If it is, I can break out of the loop after logging that I saw it.

Next, I'll read the two bytes for the block size,

and then I will process the block.

Now, in this example, my processing consists of writing a message to the log,

so I'll do that.

Then I'm ready to skip past the block.

I do that by changing my offset to be whatever it was at the beginning,

plus the two bytes for the marker, plus the block size.

When I break out of the loop, I reset my global s and I'm done.

Let's define that function by submitting this.

I'll run script, and then I can call it passing in "Beach.jpg,"

let's see what we get.

It printed out to the log.

It offset zero, there's start of image, then it offset two, there's APP1,

and it has this size 2,466 bytes.

Then we get APP2, which has about 30K of data.

That's most of it right there.

Then we have a bunch of blocks that we don't really care about,

but eventually, we see SOS so we break out of the loop.

That's all working well.

Let's go back to slides.

Now, I'm going to skip ahead in processing some of this file format

just for the sake of time.

But if you download the paper that's associated with this talk,

the full code is there and much more detail.

I highly recommend that you do that,

but I'm going to give you a flavor of it here.

What we do next is we process each of those blocks that we have read,

and some of them we can ignore.

We want to filter out the blocks that do not contain excess data.

Then the ones that do, we need to do its own parsing.

What we've discovered when we look into the Exif specification

is that these blocks contain their own set of blocks of data

called Image F ile Directories or IFDs.

Then those contain individual metadata information

with tags saying what the data is

and then what format it's in, and then the data itself.

We want to collect all of those things together into these lists.

There'll be lists of lists of lists, a somewhat complicated data structure.

But the list data structure is very generic

and JMP and can hold all kinds of data, so that's what we want to use.

It'll have those metadata items tagged

with these numeric values that we call the raw tags,

but we want to replace those

with actual human readable labels that identify what they are.

Let's look at this and JMP, and I'll look at Demo 4 .

Now, at this point,

I have taken all my code in the "EXIF Parser" namespace

and put it into its own file.

Now Demo 4 is a client of my code, which is an "EXIF Parser.jsl."

I can just include that.

Now, the function that gets the data,

I can call it passing in the name of the jpeg file.

Now I've extended this function in here to actually process those blocks,

and break them down, filter out the ones that are not EXIF

all the things we just talked about, and give us back that data structure.

Let's run this and see what we get.

Well, we get a lot of numbers, some strings.

You see, this is in lists within lists here,

and there's an outermost list,

and then it contains different items which are lists.

Each of those have these pairs of values.

There's a number which is the raw tag, and then the value.

This one's a string. This one is also a string.

This one's a number. This one's a matrix.

The data can be different types, but the tags are all numbers.

What we want to do next is convert those numbers into human readable items.

In fact, this whole list,

we want to convert it into an associative array that indexes the data by keys.

The first thing I'm going to do

is define a mapping from these numbers to the human readable keys we want to use.

That's in this long associative array right here.

* **RECORDS SUPPLIED**
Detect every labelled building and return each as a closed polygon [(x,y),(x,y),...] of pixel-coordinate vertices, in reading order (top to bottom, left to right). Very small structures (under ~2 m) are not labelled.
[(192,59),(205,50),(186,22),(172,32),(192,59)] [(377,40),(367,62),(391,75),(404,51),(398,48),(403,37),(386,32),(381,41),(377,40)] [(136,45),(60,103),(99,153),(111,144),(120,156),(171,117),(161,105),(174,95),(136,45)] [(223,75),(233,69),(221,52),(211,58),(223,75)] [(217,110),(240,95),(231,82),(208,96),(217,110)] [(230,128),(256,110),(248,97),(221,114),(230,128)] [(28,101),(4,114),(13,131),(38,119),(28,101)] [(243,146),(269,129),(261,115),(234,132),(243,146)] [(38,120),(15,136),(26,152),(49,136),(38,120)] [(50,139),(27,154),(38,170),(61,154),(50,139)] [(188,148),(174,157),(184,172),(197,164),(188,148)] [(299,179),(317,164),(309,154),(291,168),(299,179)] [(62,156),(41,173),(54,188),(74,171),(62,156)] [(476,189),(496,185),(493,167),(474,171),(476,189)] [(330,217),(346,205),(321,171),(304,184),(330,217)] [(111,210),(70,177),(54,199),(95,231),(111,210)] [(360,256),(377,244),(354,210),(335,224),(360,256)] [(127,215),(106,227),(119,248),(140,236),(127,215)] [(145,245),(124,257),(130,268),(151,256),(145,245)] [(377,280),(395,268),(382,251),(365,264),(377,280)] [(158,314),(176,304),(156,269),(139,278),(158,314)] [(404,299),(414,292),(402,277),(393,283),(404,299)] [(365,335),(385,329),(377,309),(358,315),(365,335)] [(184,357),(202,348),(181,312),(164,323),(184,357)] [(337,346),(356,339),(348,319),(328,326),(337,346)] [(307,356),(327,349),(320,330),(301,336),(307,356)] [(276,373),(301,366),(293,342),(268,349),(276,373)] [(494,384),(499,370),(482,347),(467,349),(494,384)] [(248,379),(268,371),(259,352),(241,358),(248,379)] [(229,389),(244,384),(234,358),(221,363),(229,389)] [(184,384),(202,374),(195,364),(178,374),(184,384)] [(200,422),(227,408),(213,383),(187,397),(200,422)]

---

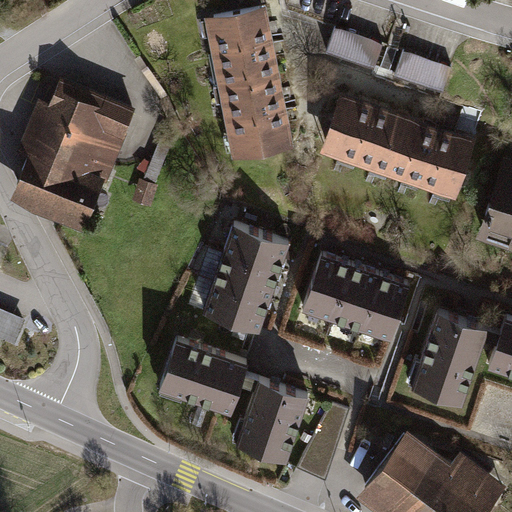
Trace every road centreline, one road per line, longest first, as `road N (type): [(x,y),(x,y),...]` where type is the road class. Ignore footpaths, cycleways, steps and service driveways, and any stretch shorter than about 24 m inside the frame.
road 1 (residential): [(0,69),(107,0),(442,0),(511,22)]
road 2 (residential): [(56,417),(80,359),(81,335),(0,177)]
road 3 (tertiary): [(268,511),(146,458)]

* **SET PROBLEM 1**
In the Exif parsing transcript, rewrite the paragraph beginning "The data can be different types" as a short list that keeps its facts.
* **SET PROBLEM 2**
In the Exif parsing transcript, give the stretch from "I do that by" through "let's see what we get." again, switching "block size" to "block length".

* **REPLY 1**
- Data: can be of different types
- Tags: all numbers

* **REPLY 2**
I do that by changing my offset to be whatever it was at the beginning,

plus the two bytes for the marker, plus the block length.

When I break out of the loop, I reset my global s and I'm done.

Let's define that function by submitting this.

I'll run script, and then I can call it passing in "Beach.jpg,"

let's see what we get.